Start of Block
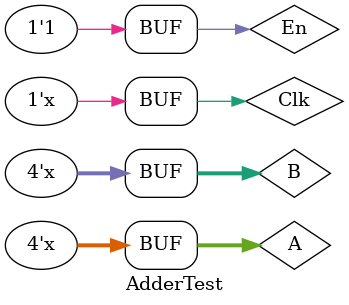
<source format=v>
`timescale 1ns / 1ps


module AdderTest;

	// Inputs
	reg [3:0] A;
	reg [3:0] B;
	reg Clk;
	reg En;
	wire [3:0] Sum;
	wire Overflow;

	// Instantiate the Unit Under Test (UUT)
	adder uut (
		.A(A), 
		.B(B), 
		.Clk(Clk), 
		.En(En), 
		.Sum(Sum), 
		.Overflow(Overflow)
	);

	initial begin
		// Initialize Inputs
		#0 A = 0;
		#0 B = 0;
		#0 Clk = 0;
		#0 En = 1;
	end
	always begin
			#3 A = A + 1;
		 B = B + 1;
	end
   always begin
		#5 Clk = ~Clk;
	end
endmodule


</source>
End of Block
Task requirements: Copy the entries exactly. Leave the pictures out.

Answer for this exercise:
<source format=v>
`timescale 1ns / 1ps


module AdderTest;

	// Inputs
	reg [3:0] A;
	reg [3:0] B;
	reg Clk;
	reg En;
	wire [3:0] Sum;
	wire Overflow;

	// Instantiate the Unit Under Test (UUT)
	adder uut (
		.A(A), 
		.B(B), 
		.Clk(Clk), 
		.En(En), 
		.Sum(Sum), 
		.Overflow(Overflow)
	);

	initial begin
		// Initialize Inputs
		#0 A = 0;
		#0 B = 0;
		#0 Clk = 0;
		#0 En = 1;
	end
	always begin
			#3 A = A + 1;
		 B = B + 1;
	end
   always begin
		#5 Clk = ~Clk;
	end
endmodule


</source>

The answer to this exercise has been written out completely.